Michelle Bu and Eric Zhang announced the release of PeerJS 0.1.7 on March 6th as a wrapper around WebRTC, a W3C initiative meant to facilitate P2P communication in the browser.
The burgeoning role of websockets notwithstanding, PeerJS represents a radical shift away from server-orchestrated data transfer.
"Websockets and WebRTC DataChannels seem the same—both support binary and allow you to send arbitrary data from one client that may eventually reach another client. However, they're fundamentally different. With WebRTC DataChannels, peers can send data to each other without information ever going through some central server. Take Facebook or Google chat, for example. Sending a message to someone sitting right next to you takes a good second. That's because your message has to travel physically from your computer to Facebook’s servers some 50, 60 router hops away. From a networking point of view this is terribly suboptimal. Ideally, this packet should travel just about 20 feet—and this is what WebRTC allows us to do. The entire topology of networking is changing from something that looks like a spider to something that is more like a web," Bu says.

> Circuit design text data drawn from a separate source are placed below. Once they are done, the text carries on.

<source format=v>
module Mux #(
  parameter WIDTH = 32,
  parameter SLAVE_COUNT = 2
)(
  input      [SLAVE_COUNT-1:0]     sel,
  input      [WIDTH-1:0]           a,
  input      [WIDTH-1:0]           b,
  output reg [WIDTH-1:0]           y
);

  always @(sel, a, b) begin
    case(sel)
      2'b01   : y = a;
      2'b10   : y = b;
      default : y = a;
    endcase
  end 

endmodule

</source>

Embracing this new ecosystem, PeerJS is meant to wrap the complexity of the WebRTC spec into a digestible api:
- Use Chrome version 26 or higher. At this time, that means versions of canary or beta are the only browsers that work. Watch the WebRTC status for browser compatibility updates in the coming months. Bu estimates interoperability with the latest versions of Firefox to be 2-3 months out.
- Set up a PeerServer. Either sign up for the hosted variant, grab the source and build your own, or
npm install peer
on node.js. "Once you connect to a peer, you no longer need the server anymore unless you plan to connect to more peers," Bu says. - Spin up the code. Take a look at the hello world example to see how "PeerJS saves you the trouble of having to build and running a brokering server and having to understand all of the intricacies of the WebRTC PeerConnection and DataChannel spec, which includes countless handlers that need to be set, edge cases that need to be considered, and browser differences that need to be handled," Bu says.

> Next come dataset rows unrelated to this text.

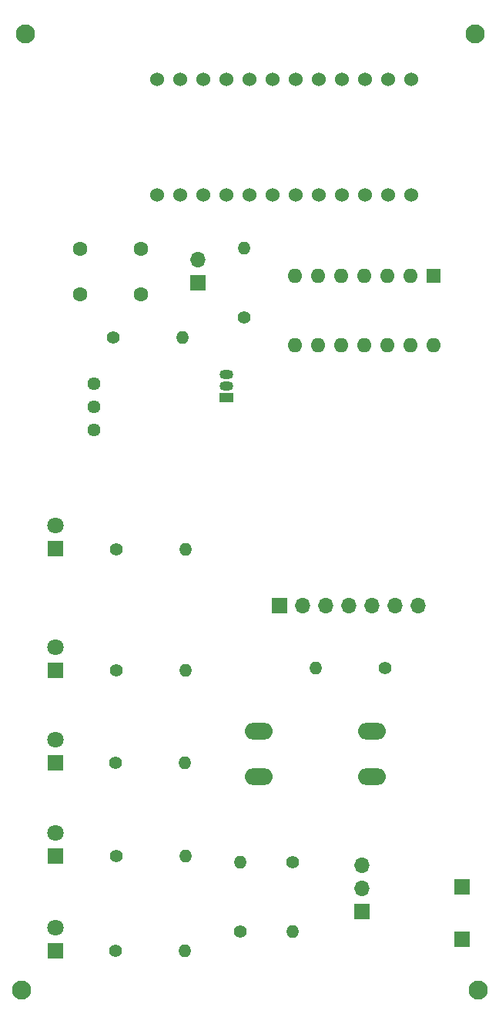
<source format=gbr>
%TF.GenerationSoftware,KiCad,Pcbnew,7.0.8*%
%TF.CreationDate,2024-05-22T14:40:07-04:00*%
%TF.ProjectId,avalanche_transmitter,6176616c-616e-4636-9865-5f7472616e73,1.0*%
%TF.SameCoordinates,Original*%
%TF.FileFunction,Soldermask,Top*%
%TF.FilePolarity,Negative*%
%FSLAX46Y46*%
G04 Gerber Fmt 4.6, Leading zero omitted, Abs format (unit mm)*
G04 Created by KiCad (PCBNEW 7.0.8) date 2024-05-22 14:40:07*
%MOMM*%
%LPD*%
G01*
G04 APERTURE LIST*
%ADD10R,1.700000X1.700000*%
%ADD11O,1.700000X1.700000*%
%ADD12O,1.400000X1.400000*%
%ADD13C,1.400000*%
%ADD14C,1.524000*%
%ADD15R,1.600000X1.600000*%
%ADD16O,1.600000X1.600000*%
%ADD17R,1.800000X1.800000*%
%ADD18C,1.800000*%
%ADD19C,1.440000*%
%ADD20R,1.500000X1.050000*%
%ADD21O,1.500000X1.050000*%
%ADD22C,1.600000*%
%ADD23C,2.100000*%
%ADD24O,3.048000X1.850000*%
G04 APERTURE END LIST*
D10*
%TO.C,SW2*%
X72009000Y-113777000D03*
D11*
X72009000Y-111237000D03*
X72009000Y-108697000D03*
%TD*%
D12*
%TO.C,R10*%
X58674000Y-108331000D03*
D13*
X58674000Y-115951000D03*
%TD*%
D12*
%TO.C,R9*%
X64389000Y-115951000D03*
D13*
X64389000Y-108331000D03*
%TD*%
D14*
%TO.C,U2*%
X49530000Y-22352000D03*
X52070000Y-22352000D03*
X54610000Y-22352000D03*
X57150000Y-22352000D03*
X59690000Y-22352000D03*
X62230000Y-22352000D03*
X64770000Y-22352000D03*
X67310000Y-22352000D03*
X69850000Y-22352000D03*
X72390000Y-22352000D03*
X74930000Y-22352000D03*
X77470000Y-22352000D03*
X49530000Y-35052000D03*
X52070000Y-35052000D03*
X54610000Y-35052000D03*
X57150000Y-35052000D03*
X59690000Y-35052000D03*
X62230000Y-35052000D03*
X64770000Y-35052000D03*
X67310000Y-35052000D03*
X69850000Y-35052000D03*
X72390000Y-35052000D03*
X74930000Y-35052000D03*
X77470000Y-35052000D03*
%TD*%
D15*
%TO.C,U1*%
X79888000Y-43952000D03*
D16*
X77348000Y-43952000D03*
X74808000Y-43952000D03*
X72268000Y-43952000D03*
X69728000Y-43952000D03*
X67188000Y-43952000D03*
X64648000Y-43952000D03*
X64648000Y-51572000D03*
X67188000Y-51572000D03*
X69728000Y-51572000D03*
X72268000Y-51572000D03*
X74808000Y-51572000D03*
X77348000Y-51572000D03*
X79888000Y-51572000D03*
%TD*%
D17*
%TO.C,TRANSMITTING1*%
X38354000Y-73919000D03*
D18*
X38354000Y-71379000D03*
%TD*%
D19*
%TO.C,RV1*%
X42545000Y-55753000D03*
X42545000Y-58293000D03*
X42545000Y-60833000D03*
%TD*%
D13*
%TO.C,R8*%
X59055000Y-48514000D03*
D12*
X59055000Y-40894000D03*
%TD*%
D20*
%TO.C,Q1*%
X57150000Y-57277000D03*
D21*
X57150000Y-56007000D03*
X57150000Y-54737000D03*
%TD*%
D10*
%TO.C,J1*%
X62992000Y-80137000D03*
D11*
X65532000Y-80137000D03*
X68072000Y-80137000D03*
X70612000Y-80137000D03*
X73152000Y-80137000D03*
X75692000Y-80137000D03*
X78232000Y-80137000D03*
%TD*%
D17*
%TO.C,D1*%
X38354000Y-87249000D03*
D18*
X38354000Y-84709000D03*
%TD*%
D22*
%TO.C,C3*%
X47752000Y-40934000D03*
X47752000Y-45934000D03*
%TD*%
%TO.C,C2*%
X41021000Y-40934000D03*
X41021000Y-45934000D03*
%TD*%
D10*
%TO.C,AE1*%
X53975000Y-44704000D03*
D11*
X53975000Y-42164000D03*
%TD*%
D18*
%TO.C,100\u00251*%
X38354000Y-115570000D03*
D17*
X38354000Y-118110000D03*
%TD*%
%TO.C,75\u00251*%
X38354000Y-107696000D03*
D18*
X38354000Y-105156000D03*
%TD*%
D17*
%TO.C,50\u00251*%
X38354000Y-97409000D03*
D18*
X38354000Y-94869000D03*
%TD*%
D23*
%TO.C,REF\u002A\u002A*%
X34600000Y-122400000D03*
%TD*%
D12*
%TO.C,R4*%
X52578000Y-118110000D03*
D13*
X44958000Y-118110000D03*
%TD*%
%TO.C,R7*%
X44680000Y-50700000D03*
D12*
X52300000Y-50700000D03*
%TD*%
D13*
%TO.C,R1*%
X45000000Y-87249000D03*
D12*
X52620000Y-87249000D03*
%TD*%
%TO.C,R5*%
X52620000Y-73950000D03*
D13*
X45000000Y-73950000D03*
%TD*%
D23*
%TO.C,REF\u002A\u002A*%
X84500000Y-17350000D03*
%TD*%
D12*
%TO.C,R2*%
X52578000Y-97409000D03*
D13*
X44958000Y-97409000D03*
%TD*%
D10*
%TO.C,GND*%
X83000000Y-116850000D03*
%TD*%
D13*
%TO.C,R6*%
X74600000Y-87000000D03*
D12*
X66980000Y-87000000D03*
%TD*%
D23*
%TO.C,REF\u002A\u002A*%
X35000000Y-17350000D03*
%TD*%
%TO.C,REF\u002A\u002A*%
X84800000Y-122400000D03*
%TD*%
D24*
%TO.C,REF\u002A\u002A*%
X60660000Y-93950000D03*
X73160000Y-93950000D03*
X60660000Y-98950000D03*
X73160000Y-98950000D03*
%TD*%
D12*
%TO.C,R3*%
X52620000Y-107696000D03*
D13*
X45000000Y-107696000D03*
%TD*%
D10*
%TO.C,Battery In (6V)*%
X83000000Y-111100000D03*
%TD*%
M02*

</source>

Outside of the handful of chat demos, examples of PeerJS in the wild are rare given the fluid nature of the WebRTC spec. An exception is PeerKit, an emerging project created by Zhang as a P2P CDN. “Imagine a world where cat images are served from the guy next to you in a coffee shop who happens to be browsing the same site instead of a central server in Nevada,” Bu says.
A coming generation of apps built atop stateful, bi-directional data transfers between browsers is likely a couple years out, but in the interim, "[WebRTC is] a party for developers," Bu says. "There are definitely lots of technical problems to tackle when considering all state to be held in the clients."